We may improve the precision by increasing the number of random points, R. Let us again define a function to carry out the steps above, with the number R as a parameter:

def estimate_by_R_points(R):
    """
    Define a python function to do the integral using R random points.
    Input:
    R: int, number of random points.
    Output:
    MonteCarlo_area: float, value of integral as given by Monte Carlo method.
    """
    y_coord = np.random.rand(R)
    x_coord = np.random.rand(R) * np.pi
    below_curve = (y_coord < func(x_coord))
    count_below = np.sum(below_curve)
    fraction = count_below / R
    MonteCarlo_area = np.pi * fraction
    return MonteCarlo_area

Let us plot the result with respect to the number R. Since each time we run the function, there will be a different realization of the random points, we should take an average over multiple trials for each R. We will also estimate the error of the estimation by calculating the standard error among the trials.

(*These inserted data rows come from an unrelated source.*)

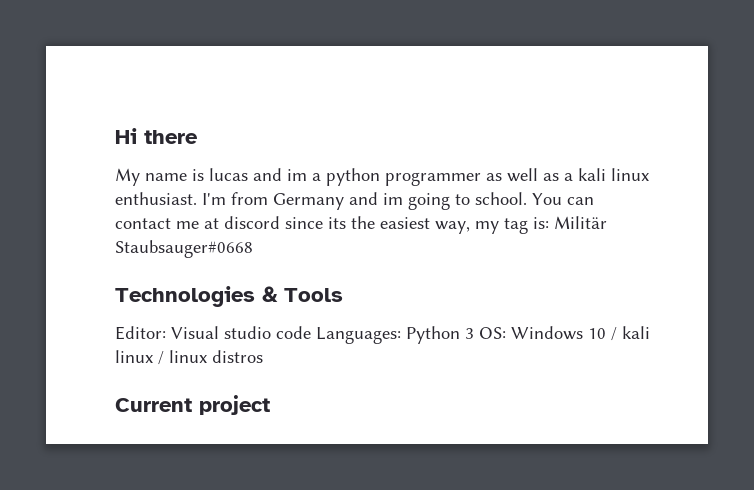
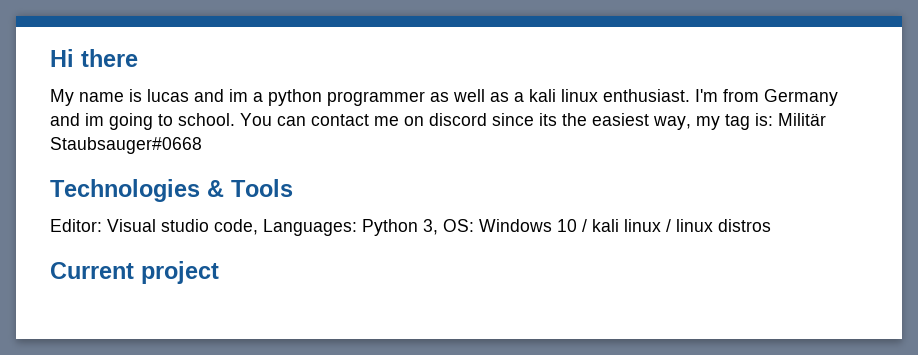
[204,218,219,229] at -> [404,116,424,126] on
[276,326,311,339] code -> [214,219,258,235] code,
[465,328,474,339] 3 -> [423,219,438,235] 3,

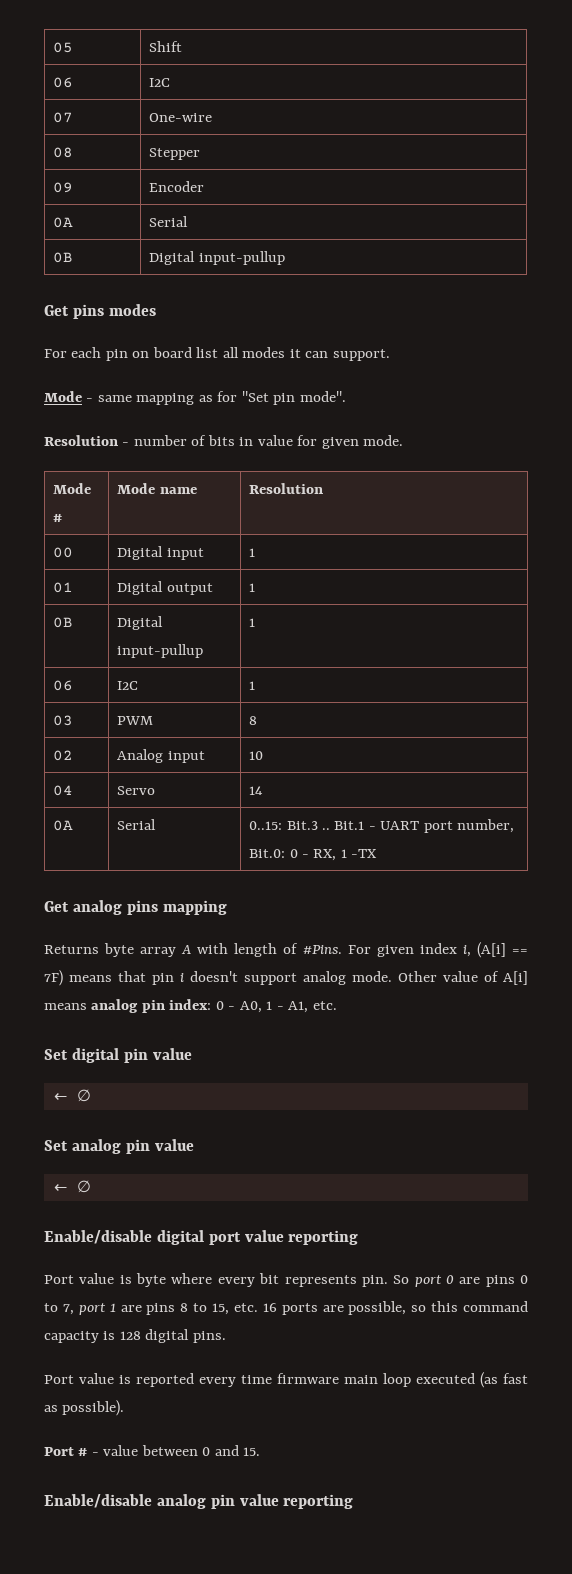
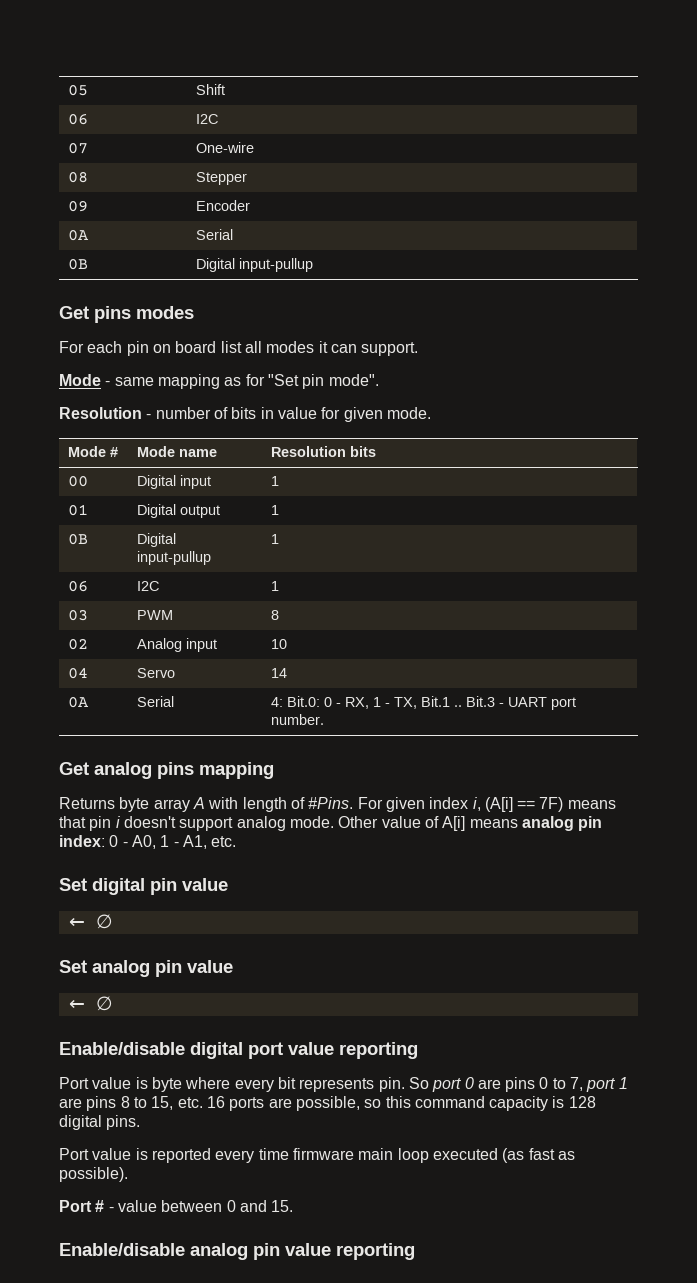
(324, 488) none -> [350,446,377,457] bits
[249,819,515,833] 0..15: Bit.3 .. Bit.1 - UART port number, -> [271,697,284,707] 4:
[351,849,378,858] -TX -> [385,696,577,710] [271,714,325,725] - TX, Bit.1 .. Bit.3 - UART port number.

R_array = [100, 400, 1000, 4000, 10000, 40000, 100000]    # try these R values
est_array = []    # list of estimates
se_array = []    # list of standard errors

trial = 100
for R in R_array:
    res = []
    for t in range(trial):    # for each R, repeat the calculation `trial` times
        mc = estimate_by_R_points(R)
        res.append(mc)    # collect results from the trials in the list `res`
    res_mean = np.mean(res)    # calculate the mean of the trials
    res_se = np.std(res) / np.sqrt(trial)    # standard error = standard deviation / sqrt(#data-points)
    est_array.append(res_mean)
    se_array.append(res_se)
plt.figure()
plt.errorbar(R_array, est_array, yerr=se_array)    # make plot with errorbars
plt.axhline(2, color='k')    # draw horizontal line
plt.xscale('log')
plt.xlabel('R')
plt.ylabel('Monte Carlo area')
plt.show()
../_images/numerical-integration_28_0.png

Now we can see how the error scales with the number of random points:

plt.figure()
plt.plot(R_array, se_array)
plt.xscale('log')
plt.yscale('log')
plt.xlabel('R')
plt.ylabel('standard error')
plt.show()
../_images/numerical-integration_30_0.png

This figure shows that our result converges again quadratically, i.e., error \(\propto R^{-2}\).